- The problem
Rewrite these lines, changing "scientific name" to "binomial" wherever it occurs and leaving everything else as it is.

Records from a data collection
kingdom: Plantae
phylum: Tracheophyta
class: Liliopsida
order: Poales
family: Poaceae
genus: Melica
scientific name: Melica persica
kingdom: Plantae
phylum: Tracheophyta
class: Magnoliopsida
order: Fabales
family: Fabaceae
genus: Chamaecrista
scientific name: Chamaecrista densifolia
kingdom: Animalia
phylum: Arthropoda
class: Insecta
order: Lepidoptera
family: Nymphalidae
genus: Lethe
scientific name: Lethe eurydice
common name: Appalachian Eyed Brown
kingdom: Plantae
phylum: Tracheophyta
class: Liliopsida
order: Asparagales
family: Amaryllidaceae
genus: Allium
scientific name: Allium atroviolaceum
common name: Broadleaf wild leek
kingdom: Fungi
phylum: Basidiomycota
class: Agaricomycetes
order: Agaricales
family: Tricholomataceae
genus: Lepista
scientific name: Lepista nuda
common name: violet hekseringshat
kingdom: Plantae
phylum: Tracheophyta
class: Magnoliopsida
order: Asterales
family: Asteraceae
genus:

- Output
kingdom: Plantae
phylum: Tracheophyta
class: Liliopsida
order: Poales
family: Poaceae
genus: Melica
binomial: Melica persica
kingdom: Plantae
phylum: Tracheophyta
class: Magnoliopsida
order: Fabales
family: Fabaceae
genus: Chamaecrista
binomial: Chamaecrista densifolia
kingdom: Animalia
phylum: Arthropoda
class: Insecta
order: Lepidoptera
family: Nymphalidae
genus: Lethe
binomial: Lethe eurydice
common name: Appalachian Eyed Brown
kingdom: Plantae
phylum: Tracheophyta
class: Liliopsida
order: Asparagales
family: Amaryllidaceae
genus: Allium
binomial: Allium atroviolaceum
common name: Broadleaf wild leek
kingdom: Fungi
phylum: Basidiomycota
class: Agaricomycetes
order: Agaricales
family: Tricholomataceae
genus: Lepista
binomial: Lepista nuda
common name: violet hekseringshat
kingdom: Plantae
phylum: Tracheophyta
class: Magnoliopsida
order: Asterales
family: Asteraceae
genus:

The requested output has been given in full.